Table of Contents

Thesis project

I made a virtual reality game for the first Oculus Rift developer kit when it was released as part of my thesis.

The thesis and game concentrated on various topics regarding immersion. My main claim was that realistic visuals are not a necessity and that features like world building and atmosphere play a much bigger role.

VR Rally

This was a rally game I built while I was working as a researcher at a geospatial institute. The game was born during studies around topics of 3d modeling with remote sensing data and virtual reality user experience experimentation.

The game functioned as a platform for experimenting with early hand tracking input devices in combination with VR headsets. In addition, it featured a custom pipeline for constructing the game world from mobile laser scanning data and a variety of procedural generation methods.

Time Atlas

This was a board game prototype I built as part of my application for a Game Design masters programme.

It was about two time travellers passing through a time vortex, both knowing that only one can survive the trip to the other side. The players had to use their wits and cunning to foresee what their opponent would do and manipulate the vortex with their time machine's special powers to turn the clock in their favor.

The game features a rotating disc as part of the game board, some action cards and other bits. Overall the game is quite simple and minimalistic, but also surprisingly deep and multifaceted if you dive into the mind games aspect of it. I made it a long time ago, but am still quite fond of it. Perhaps I'll work on in more one day..

Game Jams

I've made bunch of games in the game jam format, usually limited to 48 hours. Some have been for public jams (Ludum Dare) and others more private.

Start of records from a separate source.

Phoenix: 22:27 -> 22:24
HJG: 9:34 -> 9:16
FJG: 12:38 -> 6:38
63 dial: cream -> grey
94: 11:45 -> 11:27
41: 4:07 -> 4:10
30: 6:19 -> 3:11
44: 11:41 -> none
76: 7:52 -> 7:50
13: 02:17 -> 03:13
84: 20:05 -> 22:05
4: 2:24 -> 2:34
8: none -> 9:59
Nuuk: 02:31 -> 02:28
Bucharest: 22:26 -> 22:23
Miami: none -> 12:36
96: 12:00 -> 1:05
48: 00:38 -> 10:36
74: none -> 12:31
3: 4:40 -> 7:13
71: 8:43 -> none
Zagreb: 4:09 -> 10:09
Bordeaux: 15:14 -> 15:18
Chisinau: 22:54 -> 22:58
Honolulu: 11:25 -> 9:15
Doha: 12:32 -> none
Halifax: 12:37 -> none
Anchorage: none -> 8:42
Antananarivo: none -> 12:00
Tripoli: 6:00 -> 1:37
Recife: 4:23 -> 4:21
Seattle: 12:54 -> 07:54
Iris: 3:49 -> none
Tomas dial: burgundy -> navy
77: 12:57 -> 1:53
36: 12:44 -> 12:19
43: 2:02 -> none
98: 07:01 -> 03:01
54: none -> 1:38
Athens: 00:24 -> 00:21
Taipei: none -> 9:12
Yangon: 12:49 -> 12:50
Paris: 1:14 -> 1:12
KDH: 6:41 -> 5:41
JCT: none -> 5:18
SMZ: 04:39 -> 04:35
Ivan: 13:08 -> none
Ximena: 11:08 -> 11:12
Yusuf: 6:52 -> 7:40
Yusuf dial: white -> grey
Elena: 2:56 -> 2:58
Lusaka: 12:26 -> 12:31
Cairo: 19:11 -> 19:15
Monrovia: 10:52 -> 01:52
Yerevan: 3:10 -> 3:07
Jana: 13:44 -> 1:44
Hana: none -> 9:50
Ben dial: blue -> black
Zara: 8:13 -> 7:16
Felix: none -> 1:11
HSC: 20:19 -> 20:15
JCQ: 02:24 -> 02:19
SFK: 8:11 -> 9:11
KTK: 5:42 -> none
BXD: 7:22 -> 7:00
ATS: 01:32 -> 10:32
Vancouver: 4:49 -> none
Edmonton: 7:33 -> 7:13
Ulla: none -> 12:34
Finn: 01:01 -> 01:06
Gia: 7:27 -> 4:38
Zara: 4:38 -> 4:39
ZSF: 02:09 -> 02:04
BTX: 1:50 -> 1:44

I've always considered the time limitations of the format to be a very good way to push yourself into unusual head space, which often leads into whacky and fun ideas. It's also great practice for fighting feature creep and slaying your darlings. The concept of interpreting a theme and trying to come up with an interesting take on it is also something I enjoy.

The rest of the page features some of the games I've made during game jams.

Turtle Tumble

Inspired by such classics as QWOP AND CLOP, Turtle Tumble is all about mastering tricky controls and painful physics. You control four limbs and the head of a turtle rolling around in a platformer world.

Five keys on your keyboard each push or pull the associated limb/head of the turtle, either helping you roll towards the goal or pushing you into the traps some turtle-hating mad man has left lying around.

Zoo Stack

A game about stacking Tetromino shapes made out of zoo animals. The goal was to build a tower high enough to reach the hot air balloon in the sky, the only way for the animals to escape the evil zoo.

Another game made ridiculously hard by physics.

Matin ja Simon Suuret Seikkailut

Single player game where you control two characters, Matti and Simo. Matti is a flying jellyfish with a platform like head and Simo is a frog attempting to ride on top of Matti. The goal was to combine the different movement methods of the two characters to reach the goal of each level.

Sheepuree

A game about herding sheep into a giant vacuum connected to a cannon. The cannon fires the sheep into a giant blender and the sheep get blown up into fluffy colorful balls. Yes, it's pure evil.

The game jam theme was "You are the Villain".